Felizmente tinha colaboradores que remavam o barco impedindo- o de andar à deriva, quando ela saltava borda fora.
- Aquele conto! Da saia da Carolina? Lembras-te? Disseste-me para tomar conta disso e eu avancei com o assunto. Vou encontrar-me com ela.
- E é preciso estares assim? Vais ver que ainda te calha uma velha dona de gatos na rifa.
- Achas? – Ele nunca tinha pensado nisso.
- Com um nome desses.
- Pois...Nunca tinha pensado nisso. Sempre pensei que fosse da tua, hum, da minha idade, mais ou menos...
- Porque?
- Porque...sei lá porquê. Não sei. Aliás tudo isto é muito estranho. Não sei o que me impele a conhecê-la e a ter esta ansiedade. Nunca me lembro de ter sentido assim com um blind date. Se calhar estou mesmo enfeitiçado...
- Estás, estás...
- Mas deves ter razão…
- Hã? No quê?
- Nisso de ser velha. Neste último mail ela enganou-se no nome…
- Como assim? – Agora Teresa estava interessada.
- Assinou Carolina em vez de Catarina. Deve-se ter baralhado…
- Pois. O Alzheimer é tramado…- Brincou ela mais uma vez
Filipe atirou-lhe com um:
- Vai-te…
Teresa ignorou-o. Levantou-se foi até ao computador e abriu os mails.

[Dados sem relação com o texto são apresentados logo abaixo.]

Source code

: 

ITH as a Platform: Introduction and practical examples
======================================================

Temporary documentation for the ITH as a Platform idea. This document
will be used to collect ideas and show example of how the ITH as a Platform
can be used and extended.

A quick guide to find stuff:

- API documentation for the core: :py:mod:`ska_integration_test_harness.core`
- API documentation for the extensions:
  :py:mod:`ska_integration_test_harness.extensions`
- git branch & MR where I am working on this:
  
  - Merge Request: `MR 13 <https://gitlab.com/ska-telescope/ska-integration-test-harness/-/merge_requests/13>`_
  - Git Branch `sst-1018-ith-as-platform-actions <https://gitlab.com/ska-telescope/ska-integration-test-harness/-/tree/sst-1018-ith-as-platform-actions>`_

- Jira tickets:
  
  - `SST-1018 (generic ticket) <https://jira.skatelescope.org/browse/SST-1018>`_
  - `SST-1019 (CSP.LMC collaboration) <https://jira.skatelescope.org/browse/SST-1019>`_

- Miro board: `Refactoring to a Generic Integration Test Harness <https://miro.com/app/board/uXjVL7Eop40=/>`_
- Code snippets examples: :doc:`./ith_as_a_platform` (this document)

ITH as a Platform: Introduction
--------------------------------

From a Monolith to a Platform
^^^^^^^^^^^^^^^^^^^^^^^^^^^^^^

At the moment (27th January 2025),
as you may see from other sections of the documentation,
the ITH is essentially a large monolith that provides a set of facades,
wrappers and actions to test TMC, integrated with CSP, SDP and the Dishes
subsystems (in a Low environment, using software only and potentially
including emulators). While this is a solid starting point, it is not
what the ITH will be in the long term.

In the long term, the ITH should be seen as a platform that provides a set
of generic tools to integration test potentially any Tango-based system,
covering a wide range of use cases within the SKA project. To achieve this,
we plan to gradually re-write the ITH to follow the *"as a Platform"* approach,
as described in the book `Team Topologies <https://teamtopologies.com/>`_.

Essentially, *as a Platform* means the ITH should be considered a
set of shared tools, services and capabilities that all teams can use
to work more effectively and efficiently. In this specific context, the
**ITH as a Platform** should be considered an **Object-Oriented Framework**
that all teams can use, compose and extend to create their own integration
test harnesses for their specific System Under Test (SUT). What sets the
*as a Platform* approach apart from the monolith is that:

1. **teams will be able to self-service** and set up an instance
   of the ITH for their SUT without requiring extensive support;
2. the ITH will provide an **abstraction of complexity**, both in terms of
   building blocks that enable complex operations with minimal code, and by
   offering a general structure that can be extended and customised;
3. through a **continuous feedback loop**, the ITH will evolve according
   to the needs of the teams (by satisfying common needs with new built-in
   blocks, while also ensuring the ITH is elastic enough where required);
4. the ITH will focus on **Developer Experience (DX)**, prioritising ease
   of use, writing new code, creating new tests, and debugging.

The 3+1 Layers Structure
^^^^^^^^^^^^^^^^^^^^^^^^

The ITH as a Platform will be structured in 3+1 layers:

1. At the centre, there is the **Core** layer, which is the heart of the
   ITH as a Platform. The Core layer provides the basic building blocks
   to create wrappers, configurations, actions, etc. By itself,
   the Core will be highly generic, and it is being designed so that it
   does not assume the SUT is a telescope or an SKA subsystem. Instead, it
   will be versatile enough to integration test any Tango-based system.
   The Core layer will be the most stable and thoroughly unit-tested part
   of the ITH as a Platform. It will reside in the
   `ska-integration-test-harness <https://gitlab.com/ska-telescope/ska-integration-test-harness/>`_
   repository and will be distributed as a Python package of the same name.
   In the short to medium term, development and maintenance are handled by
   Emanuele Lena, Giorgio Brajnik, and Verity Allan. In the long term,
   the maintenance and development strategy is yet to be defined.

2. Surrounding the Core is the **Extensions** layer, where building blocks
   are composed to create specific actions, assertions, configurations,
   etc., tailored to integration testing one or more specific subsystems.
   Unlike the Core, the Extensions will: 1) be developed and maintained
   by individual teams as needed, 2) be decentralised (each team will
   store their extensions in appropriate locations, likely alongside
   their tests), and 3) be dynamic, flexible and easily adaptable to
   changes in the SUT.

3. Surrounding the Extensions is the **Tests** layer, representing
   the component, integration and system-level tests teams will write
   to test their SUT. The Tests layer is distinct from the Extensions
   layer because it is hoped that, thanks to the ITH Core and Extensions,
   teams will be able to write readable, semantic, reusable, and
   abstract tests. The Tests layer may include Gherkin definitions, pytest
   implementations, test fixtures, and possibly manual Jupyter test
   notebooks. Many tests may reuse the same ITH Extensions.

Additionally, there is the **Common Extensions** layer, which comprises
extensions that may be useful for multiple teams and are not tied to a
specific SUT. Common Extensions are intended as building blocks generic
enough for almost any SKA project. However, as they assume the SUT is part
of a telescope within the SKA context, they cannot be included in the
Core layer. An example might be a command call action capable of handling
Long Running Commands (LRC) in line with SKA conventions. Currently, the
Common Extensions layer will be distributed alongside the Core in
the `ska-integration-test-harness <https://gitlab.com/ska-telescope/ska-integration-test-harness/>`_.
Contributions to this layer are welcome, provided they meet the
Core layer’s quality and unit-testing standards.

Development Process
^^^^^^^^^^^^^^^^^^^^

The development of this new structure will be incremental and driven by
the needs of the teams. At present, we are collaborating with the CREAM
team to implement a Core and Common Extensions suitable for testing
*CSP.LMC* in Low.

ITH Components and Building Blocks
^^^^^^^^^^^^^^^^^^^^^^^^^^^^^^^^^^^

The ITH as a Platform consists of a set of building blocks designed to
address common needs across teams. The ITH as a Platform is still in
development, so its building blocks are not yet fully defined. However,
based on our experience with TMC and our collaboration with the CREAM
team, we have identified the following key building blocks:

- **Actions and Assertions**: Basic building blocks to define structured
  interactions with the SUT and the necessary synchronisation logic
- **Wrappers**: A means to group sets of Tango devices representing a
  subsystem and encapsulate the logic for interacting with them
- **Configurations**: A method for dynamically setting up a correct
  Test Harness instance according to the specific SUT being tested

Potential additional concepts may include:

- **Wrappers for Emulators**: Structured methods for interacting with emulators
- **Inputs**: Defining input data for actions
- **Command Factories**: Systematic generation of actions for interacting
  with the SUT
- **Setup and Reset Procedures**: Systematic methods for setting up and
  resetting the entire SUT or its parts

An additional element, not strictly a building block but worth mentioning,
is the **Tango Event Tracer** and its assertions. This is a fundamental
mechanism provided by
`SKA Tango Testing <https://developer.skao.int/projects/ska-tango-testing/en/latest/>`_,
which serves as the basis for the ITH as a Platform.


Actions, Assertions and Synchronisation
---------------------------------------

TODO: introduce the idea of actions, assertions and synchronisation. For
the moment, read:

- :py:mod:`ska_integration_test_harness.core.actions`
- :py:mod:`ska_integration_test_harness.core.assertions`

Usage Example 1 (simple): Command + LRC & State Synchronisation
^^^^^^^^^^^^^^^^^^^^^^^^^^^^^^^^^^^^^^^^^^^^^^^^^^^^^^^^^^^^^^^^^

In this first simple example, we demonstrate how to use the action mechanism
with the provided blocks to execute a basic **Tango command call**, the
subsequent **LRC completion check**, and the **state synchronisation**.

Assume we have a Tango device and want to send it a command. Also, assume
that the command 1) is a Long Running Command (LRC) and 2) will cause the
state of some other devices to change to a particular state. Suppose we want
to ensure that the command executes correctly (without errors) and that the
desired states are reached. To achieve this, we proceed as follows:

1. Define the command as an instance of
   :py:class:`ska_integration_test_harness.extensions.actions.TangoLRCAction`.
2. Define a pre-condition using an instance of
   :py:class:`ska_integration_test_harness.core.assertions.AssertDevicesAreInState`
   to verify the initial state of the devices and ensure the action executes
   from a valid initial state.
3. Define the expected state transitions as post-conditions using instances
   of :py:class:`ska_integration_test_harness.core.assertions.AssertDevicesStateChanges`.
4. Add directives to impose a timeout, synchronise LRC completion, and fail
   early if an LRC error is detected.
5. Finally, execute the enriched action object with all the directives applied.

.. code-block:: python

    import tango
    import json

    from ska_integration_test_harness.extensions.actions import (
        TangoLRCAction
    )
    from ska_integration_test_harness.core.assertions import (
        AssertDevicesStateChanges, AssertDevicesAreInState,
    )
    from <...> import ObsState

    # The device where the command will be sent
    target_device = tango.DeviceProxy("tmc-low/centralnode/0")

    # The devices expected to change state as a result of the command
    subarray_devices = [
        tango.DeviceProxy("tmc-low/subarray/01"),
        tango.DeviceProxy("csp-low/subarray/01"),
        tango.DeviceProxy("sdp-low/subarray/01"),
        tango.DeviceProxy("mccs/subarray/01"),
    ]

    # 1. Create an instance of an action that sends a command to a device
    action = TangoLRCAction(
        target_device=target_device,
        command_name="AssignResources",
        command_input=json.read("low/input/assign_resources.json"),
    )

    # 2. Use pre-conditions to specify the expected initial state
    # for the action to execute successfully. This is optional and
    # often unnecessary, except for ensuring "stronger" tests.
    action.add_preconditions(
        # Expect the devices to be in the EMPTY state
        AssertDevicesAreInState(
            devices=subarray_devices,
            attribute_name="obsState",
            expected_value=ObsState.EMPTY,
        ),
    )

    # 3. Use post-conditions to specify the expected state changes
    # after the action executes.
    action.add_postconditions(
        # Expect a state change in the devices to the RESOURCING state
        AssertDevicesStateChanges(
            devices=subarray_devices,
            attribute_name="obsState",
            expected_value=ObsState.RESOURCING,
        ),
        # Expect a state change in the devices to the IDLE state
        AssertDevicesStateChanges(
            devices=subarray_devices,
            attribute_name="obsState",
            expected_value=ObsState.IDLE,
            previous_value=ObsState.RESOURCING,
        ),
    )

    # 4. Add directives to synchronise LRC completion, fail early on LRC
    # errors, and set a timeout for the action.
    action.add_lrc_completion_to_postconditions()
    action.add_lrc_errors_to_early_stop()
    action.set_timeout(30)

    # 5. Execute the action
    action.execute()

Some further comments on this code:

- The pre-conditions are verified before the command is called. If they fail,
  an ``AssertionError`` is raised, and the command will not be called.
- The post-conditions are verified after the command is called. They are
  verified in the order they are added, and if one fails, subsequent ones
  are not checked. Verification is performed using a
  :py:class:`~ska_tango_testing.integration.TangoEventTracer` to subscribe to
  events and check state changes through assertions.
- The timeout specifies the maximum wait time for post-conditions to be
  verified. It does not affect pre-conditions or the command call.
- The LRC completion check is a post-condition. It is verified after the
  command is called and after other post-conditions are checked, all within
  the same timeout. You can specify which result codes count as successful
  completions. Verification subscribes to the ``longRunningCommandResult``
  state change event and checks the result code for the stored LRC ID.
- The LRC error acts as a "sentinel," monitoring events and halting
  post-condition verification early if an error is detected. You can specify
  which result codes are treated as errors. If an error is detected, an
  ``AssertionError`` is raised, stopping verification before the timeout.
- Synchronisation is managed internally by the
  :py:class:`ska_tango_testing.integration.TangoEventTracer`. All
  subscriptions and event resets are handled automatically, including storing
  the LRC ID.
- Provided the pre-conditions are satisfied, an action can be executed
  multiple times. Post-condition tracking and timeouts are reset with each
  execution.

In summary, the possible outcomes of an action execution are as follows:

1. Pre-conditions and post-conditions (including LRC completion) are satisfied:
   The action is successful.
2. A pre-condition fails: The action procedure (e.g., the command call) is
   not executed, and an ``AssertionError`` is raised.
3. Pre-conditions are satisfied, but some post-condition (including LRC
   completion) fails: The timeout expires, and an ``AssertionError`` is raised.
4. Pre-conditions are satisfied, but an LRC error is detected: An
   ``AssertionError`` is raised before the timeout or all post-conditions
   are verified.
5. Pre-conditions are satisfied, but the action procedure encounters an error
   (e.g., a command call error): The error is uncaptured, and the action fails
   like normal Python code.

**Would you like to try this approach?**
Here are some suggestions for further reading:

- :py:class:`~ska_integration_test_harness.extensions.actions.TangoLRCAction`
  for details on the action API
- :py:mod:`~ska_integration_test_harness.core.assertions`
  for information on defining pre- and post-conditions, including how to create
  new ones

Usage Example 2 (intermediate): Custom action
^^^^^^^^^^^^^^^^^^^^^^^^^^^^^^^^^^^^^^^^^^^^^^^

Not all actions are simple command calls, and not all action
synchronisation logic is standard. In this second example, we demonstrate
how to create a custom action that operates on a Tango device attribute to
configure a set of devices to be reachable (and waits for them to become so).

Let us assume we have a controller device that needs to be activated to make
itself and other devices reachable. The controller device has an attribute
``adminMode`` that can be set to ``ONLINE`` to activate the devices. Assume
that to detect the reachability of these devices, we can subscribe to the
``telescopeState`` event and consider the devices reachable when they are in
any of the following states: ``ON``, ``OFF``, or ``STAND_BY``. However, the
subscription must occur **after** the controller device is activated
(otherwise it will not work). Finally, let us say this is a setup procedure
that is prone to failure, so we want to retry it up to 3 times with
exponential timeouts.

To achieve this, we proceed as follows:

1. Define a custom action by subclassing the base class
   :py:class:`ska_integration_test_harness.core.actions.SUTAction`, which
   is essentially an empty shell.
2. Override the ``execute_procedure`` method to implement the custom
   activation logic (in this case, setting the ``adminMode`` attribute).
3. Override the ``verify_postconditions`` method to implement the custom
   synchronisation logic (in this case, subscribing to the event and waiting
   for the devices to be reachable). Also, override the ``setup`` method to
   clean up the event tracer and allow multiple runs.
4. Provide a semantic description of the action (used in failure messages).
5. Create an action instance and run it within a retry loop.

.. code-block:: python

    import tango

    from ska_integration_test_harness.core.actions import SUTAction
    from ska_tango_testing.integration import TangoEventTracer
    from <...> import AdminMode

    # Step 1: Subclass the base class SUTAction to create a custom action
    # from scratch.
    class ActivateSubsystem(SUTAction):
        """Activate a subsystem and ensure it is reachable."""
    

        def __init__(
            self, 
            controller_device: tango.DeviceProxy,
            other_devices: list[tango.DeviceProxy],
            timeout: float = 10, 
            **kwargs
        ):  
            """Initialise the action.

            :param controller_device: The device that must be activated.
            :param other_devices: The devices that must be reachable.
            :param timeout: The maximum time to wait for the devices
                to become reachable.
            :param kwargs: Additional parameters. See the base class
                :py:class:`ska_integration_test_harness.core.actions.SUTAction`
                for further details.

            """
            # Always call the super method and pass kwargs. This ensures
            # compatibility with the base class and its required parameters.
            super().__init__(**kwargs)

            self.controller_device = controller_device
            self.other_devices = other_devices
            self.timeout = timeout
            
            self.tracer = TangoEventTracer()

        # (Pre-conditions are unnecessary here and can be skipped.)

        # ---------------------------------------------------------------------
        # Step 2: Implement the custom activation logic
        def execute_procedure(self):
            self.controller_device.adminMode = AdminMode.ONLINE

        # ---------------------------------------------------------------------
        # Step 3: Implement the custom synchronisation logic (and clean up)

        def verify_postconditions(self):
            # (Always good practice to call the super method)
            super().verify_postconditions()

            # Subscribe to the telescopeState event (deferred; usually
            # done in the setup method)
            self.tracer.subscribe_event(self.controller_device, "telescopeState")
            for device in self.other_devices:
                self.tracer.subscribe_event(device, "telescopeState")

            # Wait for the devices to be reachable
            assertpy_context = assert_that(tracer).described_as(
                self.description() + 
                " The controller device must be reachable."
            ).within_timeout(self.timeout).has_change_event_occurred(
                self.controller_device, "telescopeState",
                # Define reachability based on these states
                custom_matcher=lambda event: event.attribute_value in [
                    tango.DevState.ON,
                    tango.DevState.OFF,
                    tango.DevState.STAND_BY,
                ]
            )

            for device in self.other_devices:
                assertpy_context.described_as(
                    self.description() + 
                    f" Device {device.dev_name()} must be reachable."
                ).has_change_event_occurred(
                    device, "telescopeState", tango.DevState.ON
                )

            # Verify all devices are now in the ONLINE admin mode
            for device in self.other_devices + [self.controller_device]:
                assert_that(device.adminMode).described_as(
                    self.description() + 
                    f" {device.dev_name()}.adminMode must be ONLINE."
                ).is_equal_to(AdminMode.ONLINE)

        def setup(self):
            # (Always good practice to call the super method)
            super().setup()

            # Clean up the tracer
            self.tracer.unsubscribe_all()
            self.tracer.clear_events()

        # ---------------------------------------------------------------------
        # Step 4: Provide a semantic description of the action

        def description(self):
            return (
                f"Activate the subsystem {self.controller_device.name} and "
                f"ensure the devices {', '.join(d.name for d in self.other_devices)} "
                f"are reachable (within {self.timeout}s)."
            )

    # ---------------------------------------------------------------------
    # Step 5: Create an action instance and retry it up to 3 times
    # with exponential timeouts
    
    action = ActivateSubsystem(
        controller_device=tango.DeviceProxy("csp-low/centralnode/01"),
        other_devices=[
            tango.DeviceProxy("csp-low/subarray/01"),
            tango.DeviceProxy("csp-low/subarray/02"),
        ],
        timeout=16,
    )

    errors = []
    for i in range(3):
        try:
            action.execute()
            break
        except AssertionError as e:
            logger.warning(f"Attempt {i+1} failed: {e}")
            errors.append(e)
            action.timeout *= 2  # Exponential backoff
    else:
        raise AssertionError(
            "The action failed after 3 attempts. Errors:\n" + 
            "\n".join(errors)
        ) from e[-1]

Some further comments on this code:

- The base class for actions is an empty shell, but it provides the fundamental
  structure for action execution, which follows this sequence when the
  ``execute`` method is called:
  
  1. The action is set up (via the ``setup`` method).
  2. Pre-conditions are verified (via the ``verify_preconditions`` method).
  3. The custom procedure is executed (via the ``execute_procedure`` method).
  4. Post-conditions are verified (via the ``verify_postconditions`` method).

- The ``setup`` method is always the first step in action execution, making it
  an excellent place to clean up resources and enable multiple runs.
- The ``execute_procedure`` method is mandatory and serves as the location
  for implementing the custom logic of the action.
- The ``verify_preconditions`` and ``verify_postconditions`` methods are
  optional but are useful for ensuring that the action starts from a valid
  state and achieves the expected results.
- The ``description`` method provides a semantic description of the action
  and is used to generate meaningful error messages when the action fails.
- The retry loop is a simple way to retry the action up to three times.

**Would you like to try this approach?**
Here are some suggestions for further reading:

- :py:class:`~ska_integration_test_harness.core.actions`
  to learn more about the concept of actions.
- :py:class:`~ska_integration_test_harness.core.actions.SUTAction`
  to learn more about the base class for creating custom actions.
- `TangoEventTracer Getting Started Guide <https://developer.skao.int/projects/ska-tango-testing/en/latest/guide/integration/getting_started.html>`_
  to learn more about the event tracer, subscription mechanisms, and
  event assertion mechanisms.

- Ora vamos lá a ler isto...- Falava para o computador.
Enquanto ela lia, instalou-se um silêncio incômodo na sala. Ele sentia-se nervoso, ansiava pela sua aprovação. Outra coisa que não era costume seu.
- Então? – Perguntou passado algum tempo de ela ter acabado de ler e não se manifestar.
- Então...- Ela picava-o
- Vá lá. O que achas?
- Acho que estás mesmo enfeitiçado. Isso ou louco. Os contos são bons, sim. Poderemos trabalhá-los, mas desde quando é que te interessas por este tipo de estórias? E desde quando é que marcas reuniões sem mim?
Ela levantou-se e abraçou-o por trás perguntando-lhe ao ouvido:
- Desde quando é que te preocupas com o teu aspeto?
Depois já afastada, junto à janela, “atirou-lhe” rindo-se:
- Vais ver que ainda te calha uma velha cheia de pelos de gato!!!